_To-do item_
Extract, without alteration, each line from the start of the listing to the line bearing "подмножество категорий, второй".

#### Extracted information ####

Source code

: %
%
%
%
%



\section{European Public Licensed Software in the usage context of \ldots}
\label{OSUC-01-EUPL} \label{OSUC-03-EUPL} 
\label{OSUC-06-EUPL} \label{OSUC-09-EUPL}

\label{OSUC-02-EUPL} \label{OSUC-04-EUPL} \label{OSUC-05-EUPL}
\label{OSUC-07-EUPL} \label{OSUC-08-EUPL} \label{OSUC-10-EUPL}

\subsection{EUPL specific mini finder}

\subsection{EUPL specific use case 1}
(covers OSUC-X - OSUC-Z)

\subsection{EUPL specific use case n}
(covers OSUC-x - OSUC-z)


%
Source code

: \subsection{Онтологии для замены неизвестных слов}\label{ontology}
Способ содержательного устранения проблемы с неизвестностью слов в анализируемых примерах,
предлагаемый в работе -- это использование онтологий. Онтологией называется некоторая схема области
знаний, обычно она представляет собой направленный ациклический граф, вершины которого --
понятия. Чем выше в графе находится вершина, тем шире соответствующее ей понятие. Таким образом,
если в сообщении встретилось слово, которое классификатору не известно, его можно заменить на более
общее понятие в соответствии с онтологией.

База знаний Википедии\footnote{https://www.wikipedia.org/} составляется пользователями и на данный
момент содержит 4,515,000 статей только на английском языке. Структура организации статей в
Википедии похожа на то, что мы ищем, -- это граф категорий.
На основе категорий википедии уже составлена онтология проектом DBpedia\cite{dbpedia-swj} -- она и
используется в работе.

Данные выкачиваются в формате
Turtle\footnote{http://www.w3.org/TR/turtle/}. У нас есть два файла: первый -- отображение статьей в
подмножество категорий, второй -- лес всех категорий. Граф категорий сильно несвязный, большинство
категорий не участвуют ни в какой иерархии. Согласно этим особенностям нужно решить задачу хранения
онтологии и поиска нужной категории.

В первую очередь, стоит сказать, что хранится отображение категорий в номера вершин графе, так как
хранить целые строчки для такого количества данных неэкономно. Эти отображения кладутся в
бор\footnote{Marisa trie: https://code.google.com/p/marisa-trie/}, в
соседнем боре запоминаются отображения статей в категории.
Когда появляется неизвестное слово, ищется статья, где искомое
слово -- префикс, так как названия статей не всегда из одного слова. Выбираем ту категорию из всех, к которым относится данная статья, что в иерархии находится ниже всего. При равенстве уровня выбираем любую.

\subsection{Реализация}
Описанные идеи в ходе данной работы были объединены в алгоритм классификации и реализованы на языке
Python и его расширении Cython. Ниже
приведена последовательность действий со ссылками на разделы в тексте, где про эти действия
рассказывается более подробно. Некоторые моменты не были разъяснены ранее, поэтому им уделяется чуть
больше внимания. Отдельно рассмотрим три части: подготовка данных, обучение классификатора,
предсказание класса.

####

_Answer box_
Source code

: %
%
%
%
%



\section{European Public Licensed Software in the usage context of \ldots}
\label{OSUC-01-EUPL} \label{OSUC-03-EUPL} 
\label{OSUC-06-EUPL} \label{OSUC-09-EUPL}

\label{OSUC-02-EUPL} \label{OSUC-04-EUPL} \label{OSUC-05-EUPL}
\label{OSUC-07-EUPL} \label{OSUC-08-EUPL} \label{OSUC-10-EUPL}

\subsection{EUPL specific mini finder}

\subsection{EUPL specific use case 1}
(covers OSUC-X - OSUC-Z)

\subsection{EUPL specific use case n}
(covers OSUC-x - OSUC-z)


%
Source code

: \subsection{Онтологии для замены неизвестных слов}\label{ontology}
Способ содержательного устранения проблемы с неизвестностью слов в анализируемых примерах,
предлагаемый в работе -- это использование онтологий. Онтологией называется некоторая схема области
знаний, обычно она представляет собой направленный ациклический граф, вершины которого --
понятия. Чем выше в графе находится вершина, тем шире соответствующее ей понятие. Таким образом,
если в сообщении встретилось слово, которое классификатору не известно, его можно заменить на более
общее понятие в соответствии с онтологией.

База знаний Википедии\footnote{https://www.wikipedia.org/} составляется пользователями и на данный
момент содержит 4,515,000 статей только на английском языке. Структура организации статей в
Википедии похожа на то, что мы ищем, -- это граф категорий.
На основе категорий википедии уже составлена онтология проектом DBpedia\cite{dbpedia-swj} -- она и
используется в работе.

Данные выкачиваются в формате
Turtle\footnote{http://www.w3.org/TR/turtle/}. У нас есть два файла: первый -- отображение статьей в
подмножество категорий, второй -- лес всех категорий. Граф категорий сильно несвязный, большинство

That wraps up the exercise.